LEC and CA1 synaptic proteins do not vary between genotypes following NOR testing
The same pattern of synaptic proteins expression was observed in LEC (Fig. 3C) and CA1 (Fig. 3D). There was a significant genotype × NOR exposure interaction for vGluT1, PSD95, and VGluT1/PSD95 co-localization in LEC and CA1 (p < 0.05 for all comparisons). In each region, the level of each protein and their co-localization were higher in naive KO mice than in naive WT mice (p < 0.01 for all comparisons). These levels were further increased in WT tested mice compared to naive WT mice (LEC: vGluT1, p < 0.05; PSD95 and vGluT1/PSD95, p < 0.01; CA1: vGluT1, PSD95 and vGluT1/PSD95, p < 0.05 for all comparisons). Differently, NOR-exposed KO mice did not show any increase in synaptic proteins since their levels were in the same range as those of NOR-exposed WT mice (p > 1 for all comparisons).
KO mice show normal PPR but higher fEPSP slopes following NOR testing
NOR 24 h post-training did not affect PPR in WT mice (Fig. 4A, WT naive: 1.09 ± 0.13; WT NOR-24 h: 1.04 ± 0.1; p > 0.1) nor in KO mice (Fig. 4B, KO naive: 1.28 ± 0.15; KO NOR-24 h: 0.91 ± 0.04; p > 0.1), although a trend toward a diminution in trained vs naive KO mice (Fig. 4B, p > 0.1) suggests some increase in the presynaptic contribution to early LTP. I/O plots revealed higher averaged fEPSP slopes both in WT NOR-24 h mice (Fig. 4C) and KO NOR-24 h mice (Fig. 4D) compared to their naive counterparts but this difference was significant only in the WT NOR-24 h mice (p ≤ 0.05 vs WT naive; p < 0.05 vs WT NOR-1 h). Of note, no bicuculline-induced enhancement of synaptic activity was detected in the trained mice of both genotypes (Fig. 4F, WT NOR-24 h: 108.1 ± 2.9% of basal slope, p > 0.1 vs pretreatment basal level; Fig. 4G, KO NOR-24 h: 98.2 ± 2.7% of basal slope, p > 0.1 vs pretreatment basal level).

....................

**TASK DESCRIPTION**: Please quote the NOR testing passage above, starting with "LEC and CA1 synaptic" and going on through "(p > 1 for all comparisons).".

....................

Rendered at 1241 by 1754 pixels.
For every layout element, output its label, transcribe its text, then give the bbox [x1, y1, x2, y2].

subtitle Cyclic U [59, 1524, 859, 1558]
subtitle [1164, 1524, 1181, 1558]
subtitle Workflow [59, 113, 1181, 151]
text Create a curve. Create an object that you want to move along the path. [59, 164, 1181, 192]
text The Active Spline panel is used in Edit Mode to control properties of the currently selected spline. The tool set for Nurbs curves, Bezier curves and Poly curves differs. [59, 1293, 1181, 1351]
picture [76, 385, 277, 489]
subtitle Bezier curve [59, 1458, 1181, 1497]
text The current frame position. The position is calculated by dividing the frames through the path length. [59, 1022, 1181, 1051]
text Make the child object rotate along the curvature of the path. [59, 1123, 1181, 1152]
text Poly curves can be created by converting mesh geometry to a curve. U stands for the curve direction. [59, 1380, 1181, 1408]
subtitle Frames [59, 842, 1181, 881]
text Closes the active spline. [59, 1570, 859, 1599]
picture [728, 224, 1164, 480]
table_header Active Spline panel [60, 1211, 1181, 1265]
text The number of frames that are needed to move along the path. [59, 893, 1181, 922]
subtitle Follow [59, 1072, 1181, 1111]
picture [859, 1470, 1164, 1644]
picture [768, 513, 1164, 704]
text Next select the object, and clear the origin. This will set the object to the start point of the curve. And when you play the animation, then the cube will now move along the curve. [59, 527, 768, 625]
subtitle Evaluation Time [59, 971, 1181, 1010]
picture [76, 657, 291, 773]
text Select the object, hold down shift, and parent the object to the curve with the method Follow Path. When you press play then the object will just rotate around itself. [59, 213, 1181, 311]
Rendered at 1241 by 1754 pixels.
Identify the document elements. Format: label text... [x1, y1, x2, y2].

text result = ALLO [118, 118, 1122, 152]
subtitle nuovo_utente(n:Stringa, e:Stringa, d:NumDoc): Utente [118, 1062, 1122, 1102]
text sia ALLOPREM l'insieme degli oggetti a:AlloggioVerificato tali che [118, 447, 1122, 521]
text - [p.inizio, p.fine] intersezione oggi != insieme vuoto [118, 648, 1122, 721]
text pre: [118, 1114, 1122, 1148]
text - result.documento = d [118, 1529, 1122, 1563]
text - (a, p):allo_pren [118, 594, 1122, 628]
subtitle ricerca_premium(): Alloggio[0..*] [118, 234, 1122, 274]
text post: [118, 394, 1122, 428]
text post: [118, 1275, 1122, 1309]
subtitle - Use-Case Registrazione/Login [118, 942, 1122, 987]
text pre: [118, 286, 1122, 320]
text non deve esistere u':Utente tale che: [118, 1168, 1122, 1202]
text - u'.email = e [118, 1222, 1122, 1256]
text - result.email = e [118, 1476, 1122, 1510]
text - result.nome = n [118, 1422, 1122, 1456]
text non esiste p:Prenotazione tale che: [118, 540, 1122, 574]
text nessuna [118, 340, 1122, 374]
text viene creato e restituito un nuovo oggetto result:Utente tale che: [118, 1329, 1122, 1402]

....................

**SOLVED PROBLEM**:
LEC and CA1 synaptic proteins do not vary between genotypes following NOR testing
The same pattern of synaptic proteins expression was observed in LEC (Fig. 3C) and CA1 (Fig. 3D). There was a significant genotype × NOR exposure interaction for vGluT1, PSD95, and VGluT1/PSD95 co-localization in LEC and CA1 (p < 0.05 for all comparisons). In each region, the level of each protein and their co-localization were higher in naive KO mice than in naive WT mice (p < 0.01 for all comparisons). These levels were further increased in WT tested mice compared to naive WT mice (LEC: vGluT1, p < 0.05; PSD95 and vGluT1/PSD95, p < 0.01; CA1: vGluT1, PSD95 and vGluT1/PSD95, p < 0.05 for all comparisons). Differently, NOR-exposed KO mice did not show any increase in synaptic proteins since their levels were in the same range as those of NOR-exposed WT mice (p > 1 for all comparisons).